In der Folge führte der Angeklagte jedoch keine Nichtigkeitsbeschwerde, sondern eine Berufung wegen des Ausspruchs über die Schuld und wegen Strafe aus (ON 71).

Da der Rechtsmittelwerber weder bei der Anmeldung der Nichtigkeitsbeschwerde noch in einer Ausführung einen der in § 281 Abs 1 Z 1 bis 11 oder in § 281a StPO angegebenen Nichtigkeitsgründe deutlich und bestimmt bezeichnete, war die Nichtigkeitsbeschwerde zurückzuweisen (§ 285d Abs 1 Z 1 StPO iVm § 285a Z 2 StPO).

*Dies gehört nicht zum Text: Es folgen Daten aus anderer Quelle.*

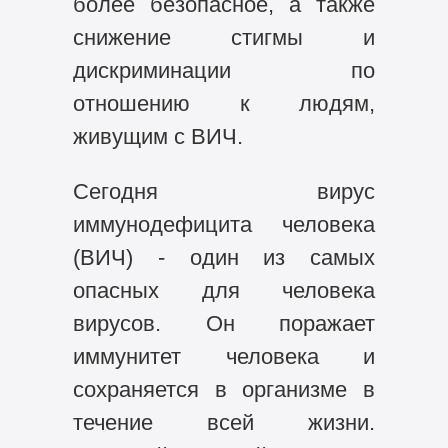
более безопасное, а также
снижение стигмы и
дискриминации по
отношению к людям,
живущим с ВИЧ.
Сегодня вирус
иммунодефицита человека
(ВИЧ) - один из самых
опасных для человека
вирусов. Он поражает
иммунитет человека и
сохраняется в организме в
течение всей жизни.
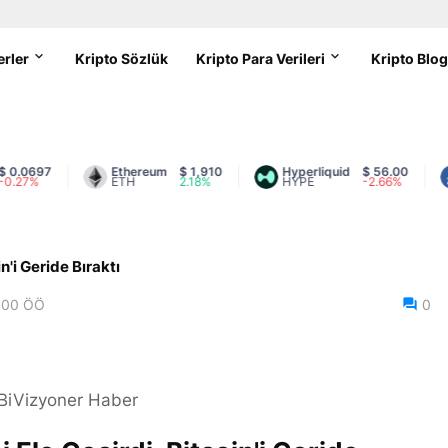
erler
Kripto Sözlük
Kripto Para Verileri
Kripto Blo
697
Ethereum
$ 1,910
Hyperliquid
$ 56.00
Li
%
ETH
2.18%
HYPE
-2.66%
L
'i Geride Bıraktı
:00 ÖÖ
0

Da eine Berufung wegen Schuld im schöffengerichtlichen Verfahren nicht vorgesehen ist, war diese ebenso zurückzuweisen (§§ 280, 283 Abs 1 StPO).

Daraus folgt die Zuständigkeit des Oberlandesgerichts zur Entscheidung über die Berufung wegen Strafe (§ 285i StPO).

Bleibt mit Blick auf § 290 StPO anzumerken, dass das Erstgericht zu Unrecht die Qualifikation nach § 143 erster Fall StGB angenommen hat. Nach den tatrichterlichen Konstatierungen war der Rechtsmittelwerber nämlich nicht selbst Mitglied einer kriminellen Vereinigung, sondern wusste bloß, dass die anderen Beteiligten als Mitglieder einer solchen kriminellen Verbindung handelten. Damit haftet er aber nicht nach der genannten Bestimmung ( Eder-Rieder in WK 2 StGB § 143 Rz 9 mwN; Kienapfel/Schmoller StudB BT II § 143 Rz 9 iVm § 130 Rz 40 f). Mit dem aufgezeigten Rechtsfehler ist jedoch kein Nachteil im Sinn des § 290 Abs 1 zweiter Satz erster Fall StPO verbunden. Bei der Entscheidung über die Berufung besteht für das Oberlandesgericht im erwähnten Umfang keine Bindung an den Ausspruch des Erstgerichts über das anzuwendende Strafgesetz (RIS-Justiz RS0118870).

Die Kostenentscheidung gründet sich auf § 390a Abs 1 StPO.